My delightful friend Golda R of WW Norton Publishing (that’s her real name..Hey Hey Golda!  What’s doin?) had been telling me about this book for months before she sent me a copy.  She promised me a book that would help scratch my never-ending itch for dysfunctional family literature.  It finally appeared before the holidays and I really have to say Golda knows me well.  Maybe too well.  Bastards by Mary Anna King opens with Mary flying to Oklahoma to bear witness at the bed-side of the dying woman who raised her, and her brother and sister.  But at the start we learn things are not as they seem.  Because while she is indeed going to pay respects to a dying woman who did indeed raise her, she is not in fact Mary’s mother, she is Mary’s maternal grandmother.  How did Mary make it from New Jersey to Oklahoma to be raised by old folks? Mary’s real mother was incapable of caring for her children due to crushing poverty and an absent father whose main talent seemed to be looking for Jesus via the use of narcotics.  This however did not stop her mother from having his babies.  Like clockwork.  And then she would just give them away as if they were kittens. Mary has four sisters who were given away and who, as teenagers, came looking for their birth family.   This funny, wise and very moving book comes out in June. 

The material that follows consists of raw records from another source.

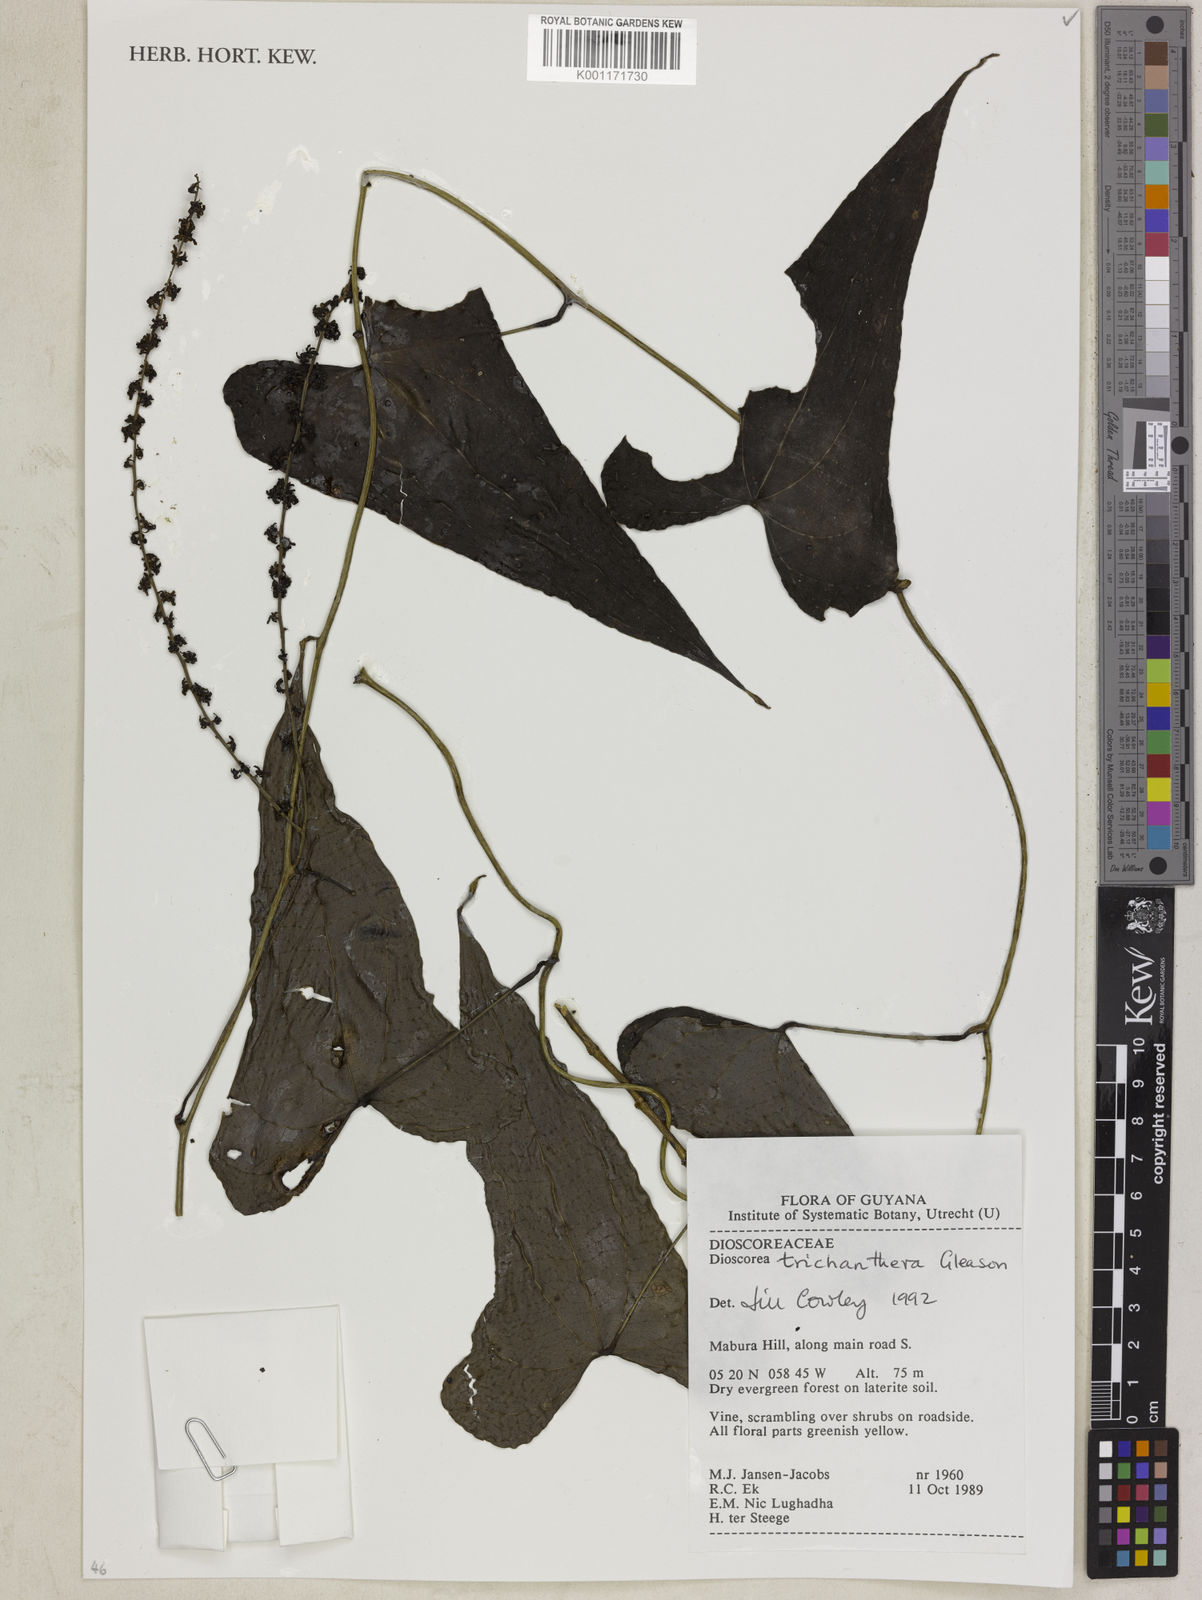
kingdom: Plantae
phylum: Tracheophyta
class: Liliopsida
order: Dioscoreales
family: Dioscoreaceae
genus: Dioscorea
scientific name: Dioscorea trichanthera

DJ Jazzy Patty McC is here as always from That State Up North and as always she comes bearing good tunes and even greater wishes. What’s good Pats?” So here we are at the height of the cold and flu season and our lovely JD is down for the count. I know it’s hard to imagine our fearless YAWYR leader speechless but it’s happened folks. Since I can’t bring her broth, I trust that all of you will and when you do make sure you congratulate her on that big football win. I think that will bring a smile to her face and I’d like to know that even if she has no voice that she is smiling. Seriously, everyone here in The D is hoping you feel better soon, Jen! 
Comfort. I’ve always taken comfort in words, books, libraries and museums. Words have the ability to soothe, inspire and conjure other worlds when our own might feel less than ideal. Reading allows us to experience life through a different lens. In light of the recent tragedy in Paris, I hold tight to my own hope for a positive evolution that advances the written word and art in all its forms without fear of retaliation. This week’s playlist shares a little music love and I think we could all use some of that right now.